[Stored data entries]

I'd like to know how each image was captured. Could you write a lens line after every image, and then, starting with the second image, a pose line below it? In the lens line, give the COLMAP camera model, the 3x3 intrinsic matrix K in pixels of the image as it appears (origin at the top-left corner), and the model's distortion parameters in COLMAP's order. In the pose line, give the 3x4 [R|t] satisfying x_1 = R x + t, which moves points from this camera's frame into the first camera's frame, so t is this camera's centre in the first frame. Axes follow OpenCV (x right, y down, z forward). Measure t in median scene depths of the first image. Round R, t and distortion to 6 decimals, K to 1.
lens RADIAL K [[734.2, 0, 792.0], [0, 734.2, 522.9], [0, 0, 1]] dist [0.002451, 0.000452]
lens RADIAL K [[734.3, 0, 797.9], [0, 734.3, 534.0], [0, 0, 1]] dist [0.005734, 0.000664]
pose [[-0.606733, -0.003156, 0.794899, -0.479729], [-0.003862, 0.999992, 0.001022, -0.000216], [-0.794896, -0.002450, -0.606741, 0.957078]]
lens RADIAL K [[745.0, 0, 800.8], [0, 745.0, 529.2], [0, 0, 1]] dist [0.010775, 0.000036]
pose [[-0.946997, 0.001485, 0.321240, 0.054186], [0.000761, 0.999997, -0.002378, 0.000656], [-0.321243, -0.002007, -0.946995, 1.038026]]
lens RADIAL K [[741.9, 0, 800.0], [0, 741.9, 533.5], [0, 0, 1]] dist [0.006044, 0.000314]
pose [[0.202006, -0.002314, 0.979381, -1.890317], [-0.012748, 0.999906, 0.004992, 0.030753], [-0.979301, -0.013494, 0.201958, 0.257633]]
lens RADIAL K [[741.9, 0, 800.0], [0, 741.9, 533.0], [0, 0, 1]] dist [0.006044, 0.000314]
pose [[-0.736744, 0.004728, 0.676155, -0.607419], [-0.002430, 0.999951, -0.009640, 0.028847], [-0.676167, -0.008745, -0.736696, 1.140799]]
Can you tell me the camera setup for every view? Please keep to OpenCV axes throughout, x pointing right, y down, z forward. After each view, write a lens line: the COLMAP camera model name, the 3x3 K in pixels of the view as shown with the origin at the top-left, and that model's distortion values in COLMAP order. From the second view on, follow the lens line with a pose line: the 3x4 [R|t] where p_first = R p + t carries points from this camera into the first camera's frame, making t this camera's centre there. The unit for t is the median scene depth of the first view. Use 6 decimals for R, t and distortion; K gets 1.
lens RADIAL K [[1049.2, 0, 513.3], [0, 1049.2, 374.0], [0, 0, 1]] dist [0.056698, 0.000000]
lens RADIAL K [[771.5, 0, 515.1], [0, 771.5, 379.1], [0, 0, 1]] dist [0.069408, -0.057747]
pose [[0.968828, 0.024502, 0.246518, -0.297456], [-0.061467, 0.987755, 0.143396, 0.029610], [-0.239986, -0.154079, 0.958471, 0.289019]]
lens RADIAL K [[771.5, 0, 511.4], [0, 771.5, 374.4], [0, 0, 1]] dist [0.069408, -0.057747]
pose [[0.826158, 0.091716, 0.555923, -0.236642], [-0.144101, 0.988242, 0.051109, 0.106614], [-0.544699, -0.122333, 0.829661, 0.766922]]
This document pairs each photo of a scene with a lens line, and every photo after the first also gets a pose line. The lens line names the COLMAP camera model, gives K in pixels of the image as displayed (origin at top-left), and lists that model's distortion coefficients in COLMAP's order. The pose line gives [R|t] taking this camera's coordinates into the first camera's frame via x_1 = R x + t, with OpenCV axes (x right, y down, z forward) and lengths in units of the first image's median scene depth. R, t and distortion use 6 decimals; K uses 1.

● **Your objective**
Return the entries above in full and exactly as written.

● **Expected answer**
I'd like to know how each image was captured. Could you write a lens line after every image, and then, starting with the second image, a pose line below it? In the lens line, give the COLMAP camera model, the 3x3 intrinsic matrix K in pixels of the image as it appears (origin at the top-left corner), and the model's distortion parameters in COLMAP's order. In the pose line, give the 3x4 [R|t] satisfying x_1 = R x + t, which moves points from this camera's frame into the first camera's frame, so t is this camera's centre in the first frame. Axes follow OpenCV (x right, y down, z forward). Measure t in median scene depths of the first image. Round R, t and distortion to 6 decimals, K to 1.
lens RADIAL K [[734.2, 0, 792.0], [0, 734.2, 522.9], [0, 0, 1]] dist [0.002451, 0.000452]
lens RADIAL K [[734.3, 0, 797.9], [0, 734.3, 534.0], [0, 0, 1]] dist [0.005734, 0.000664]
pose [[-0.606733, -0.003156, 0.794899, -0.479729], [-0.003862, 0.999992, 0.001022, -0.000216], [-0.794896, -0.002450, -0.606741, 0.957078]]
lens RADIAL K [[745.0, 0, 800.8], [0, 745.0, 529.2], [0, 0, 1]] dist [0.010775, 0.000036]
pose [[-0.946997, 0.001485, 0.321240, 0.054186], [0.000761, 0.999997, -0.002378, 0.000656], [-0.321243, -0.002007, -0.946995, 1.038026]]
lens RADIAL K [[741.9, 0, 800.0], [0, 741.9, 533.5], [0, 0, 1]] dist [0.006044, 0.000314]
pose [[0.202006, -0.002314, 0.979381, -1.890317], [-0.012748, 0.999906, 0.004992, 0.030753], [-0.979301, -0.013494, 0.201958, 0.257633]]
lens RADIAL K [[741.9, 0, 800.0], [0, 741.9, 533.0], [0, 0, 1]] dist [0.006044, 0.000314]
pose [[-0.736744, 0.004728, 0.676155, -0.607419], [-0.002430, 0.999951, -0.009640, 0.028847], [-0.676167, -0.008745, -0.736696, 1.140799]]
Can you tell me the camera setup for every view? Please keep to OpenCV axes throughout, x pointing right, y down, z forward. After each view, write a lens line: the COLMAP camera model name, the 3x3 K in pixels of the view as shown with the origin at the top-left, and that model's distortion values in COLMAP order. From the second view on, follow the lens line with a pose line: the 3x4 [R|t] where p_first = R p + t carries points from this camera into the first camera's frame, making t this camera's centre there. The unit for t is the median scene depth of the first view. Use 6 decimals for R, t and distortion; K gets 1.
lens RADIAL K [[1049.2, 0, 513.3], [0, 1049.2, 374.0], [0, 0, 1]] dist [0.056698, 0.000000]
lens RADIAL K [[771.5, 0, 515.1], [0, 771.5, 379.1], [0, 0, 1]] dist [0.069408, -0.057747]
pose [[0.968828, 0.024502, 0.246518, -0.297456], [-0.061467, 0.987755, 0.143396, 0.029610], [-0.239986, -0.154079, 0.958471, 0.289019]]
lens RADIAL K [[771.5, 0, 511.4], [0, 771.5, 374.4], [0, 0, 1]] dist [0.069408, -0.057747]
pose [[0.826158, 0.091716, 0.555923, -0.236642], [-0.144101, 0.988242, 0.051109, 0.106614], [-0.544699, -0.122333, 0.829661, 0.766922]]
This document pairs each photo of a scene with a lens line, and every photo after the first also gets a pose line. The lens line names the COLMAP camera model, gives K in pixels of the image as displayed (origin at top-left), and lists that model's distortion coefficients in COLMAP's order. The pose line gives [R|t] taking this camera's coordinates into the first camera's frame via x_1 = R x + t, with OpenCV axes (x right, y down, z forward) and lengths in units of the first image's median scene depth. R, t and distortion use 6 decimals; K uses 1.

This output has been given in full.